In BSD VM, a copy-on-write map entry points to a chain of shadow objects. There is no limit on the number of objects that can reside in a single shadow object chain and creating the shadow object or copying the page demands the inefficient looping over many shadow objects.

Anonymous memory mapping (BSD UVM)

To solve problems with shadow objects chaining the anonymous mapping was introduced (Sun OS VM system). It based on two abstractions - anon and amap.

Anon is the structure representing page of anonymous memory. It is created when copy-on-write flags of map entry are set and process writes data to memory. Amap the structure created for particular map entry when needs-copy for the entry is set. Amap stores anons created for the map entry.

When process is forked the memory space of child process is created based on memory space of parent process. All memory segments (map entries) of parent and child processes are marked as read-only and needs-copy flag is set. Amaps are initially shared between segments (map entries) of child and parent process, but the number of references to each shared amap is set to minimum two. The writable pages belonging to shared entries are mapped in MMU as read only. When one of the processes accesses the segment of memory with needs-copy flag the new amap is created and anons are copied from the original amap. The number of references of each copied anon is incremented and is set to minimum two. The needs-copy flag of map entry is cleared and new anon based on anon from the original amap is created (data is copied from page pointed by original anon to page from the new anon). The number of original anon references is decremented and if number of references is equal to one it can be mapped as writable to the memory space of another process.

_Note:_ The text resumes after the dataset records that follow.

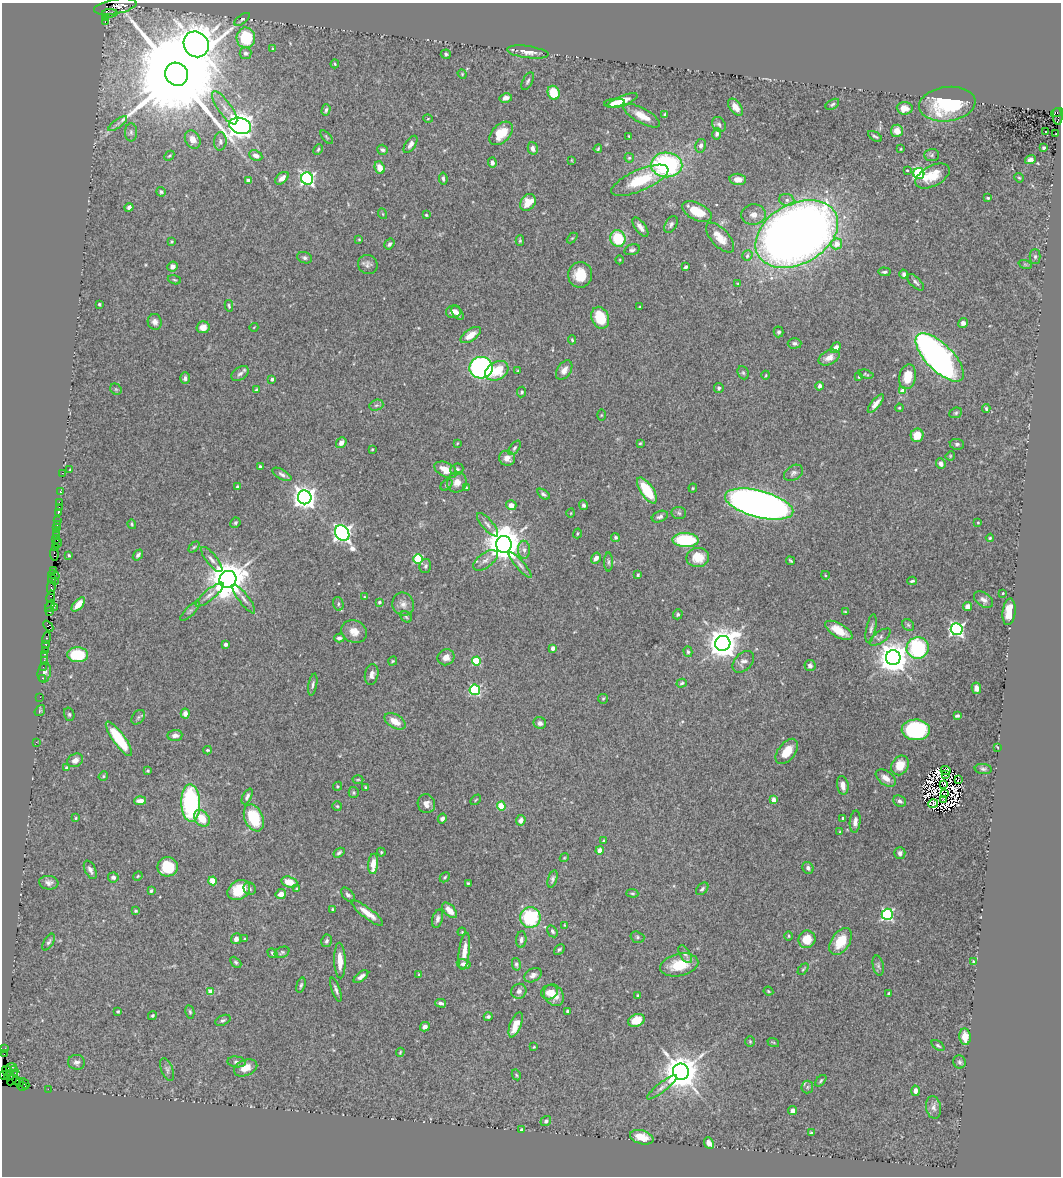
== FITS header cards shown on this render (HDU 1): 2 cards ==
NAXIS1  =                 1059
NAXIS2  =                 1174

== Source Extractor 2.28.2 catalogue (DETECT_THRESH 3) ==
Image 1059 x 1174 px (HDU 1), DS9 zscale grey, 1 PNG px = 1 image px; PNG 1063 x 1178 px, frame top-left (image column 1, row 1174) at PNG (2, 3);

The memory sharing technique based on shadowing of particular pages instead of whole objects eliminates the problem of long chains of shadow objects existing in BSD VM.

Memory objects in Phoenix-RTOS

Phoenix-RTOS derives the memory object architecture from BSD UVM. The structure of its memory management subsystem in the process context is presented on the following figure.

There are three main differences between UVM and Phoenix-RTOS memory objects. Objects are identified by oid_t and handled by external servers and data is fetched and stored using message passing. Processes are not swappable, so there is no swap server for anonymous objects. Memory objects are supported as well on non-MMU architectures, but functionality is simplified.